Le titre français de ce film turc peut donner l’impression d’un moment-clé, d’une découverte bouleversante, ou même d’une épiphanie. Pourtant, c’est un peu le contraire. Et s’il ya bien une révélation pour Ela, elle restera floue et n’aura pas de conséquence manifeste dans la vie de ce couple de quinquagénaires branchés. Leur relation continue à se déliter souterrainement, sans éclats, sans bruit, sans fureur mais avec un assourdissant silence qui en dit long sur l’abyssale plaie qui les sépare. Ce drame sur la crise classique d’un couple d’âge mûr est exacerbé par son arrière-plan sociétal et décoratif. On est saisi par le jusqu’auboutisme des décors où évolue ce couple classieux. Appartement clinique tout droit tiré d’une revue de décoration d’intérieur, bureaux immaculés, restaurants aux grandes verrières, murs nus aux arêtes vives, mobilier à l’unisson, d’une perfection presque aliénante.

#### Données enregistrées
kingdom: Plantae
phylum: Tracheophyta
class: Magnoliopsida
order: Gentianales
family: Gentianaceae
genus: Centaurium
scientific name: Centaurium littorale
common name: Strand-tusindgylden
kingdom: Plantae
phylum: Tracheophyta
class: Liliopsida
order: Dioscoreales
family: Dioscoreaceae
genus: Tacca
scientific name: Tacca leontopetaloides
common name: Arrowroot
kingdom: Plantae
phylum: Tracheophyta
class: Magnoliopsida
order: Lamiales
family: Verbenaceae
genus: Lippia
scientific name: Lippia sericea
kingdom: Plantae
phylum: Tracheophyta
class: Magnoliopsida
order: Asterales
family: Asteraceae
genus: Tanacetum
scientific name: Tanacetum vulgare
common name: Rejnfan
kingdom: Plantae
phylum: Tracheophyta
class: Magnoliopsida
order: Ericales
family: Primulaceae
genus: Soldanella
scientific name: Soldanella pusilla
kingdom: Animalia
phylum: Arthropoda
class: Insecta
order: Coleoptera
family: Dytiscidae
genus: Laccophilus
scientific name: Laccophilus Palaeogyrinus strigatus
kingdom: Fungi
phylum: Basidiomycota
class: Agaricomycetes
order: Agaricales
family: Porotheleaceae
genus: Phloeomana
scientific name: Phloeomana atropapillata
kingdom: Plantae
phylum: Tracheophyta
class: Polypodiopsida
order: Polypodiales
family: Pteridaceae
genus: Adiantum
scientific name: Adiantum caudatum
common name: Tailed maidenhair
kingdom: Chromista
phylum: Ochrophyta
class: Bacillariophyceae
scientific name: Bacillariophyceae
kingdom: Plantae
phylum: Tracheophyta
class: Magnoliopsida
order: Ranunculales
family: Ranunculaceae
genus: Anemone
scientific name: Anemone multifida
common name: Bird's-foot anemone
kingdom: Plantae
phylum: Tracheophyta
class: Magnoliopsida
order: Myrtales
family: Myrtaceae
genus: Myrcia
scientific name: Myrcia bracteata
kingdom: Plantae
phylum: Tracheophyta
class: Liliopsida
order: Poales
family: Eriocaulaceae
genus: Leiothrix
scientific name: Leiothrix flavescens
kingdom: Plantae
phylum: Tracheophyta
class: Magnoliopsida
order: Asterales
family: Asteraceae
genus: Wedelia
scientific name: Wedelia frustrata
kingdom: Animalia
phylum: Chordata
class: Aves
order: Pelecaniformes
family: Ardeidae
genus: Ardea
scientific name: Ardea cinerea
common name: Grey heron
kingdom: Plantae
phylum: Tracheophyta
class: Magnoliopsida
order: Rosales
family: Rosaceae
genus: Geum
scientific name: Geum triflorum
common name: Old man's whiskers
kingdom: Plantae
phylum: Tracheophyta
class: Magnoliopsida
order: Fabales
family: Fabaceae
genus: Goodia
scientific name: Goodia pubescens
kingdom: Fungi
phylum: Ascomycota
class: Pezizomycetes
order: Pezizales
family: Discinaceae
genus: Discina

#### Objectif de la tâche
Dans l'extrait source, de quoi l'appartement du couple semble-t-il tout droit tiré ? Répondez en une phrase, s'il vous plaît.

#### Réponse attendue
L'appartement semble tout droit tiré d'une revue de décoration d'intérieur.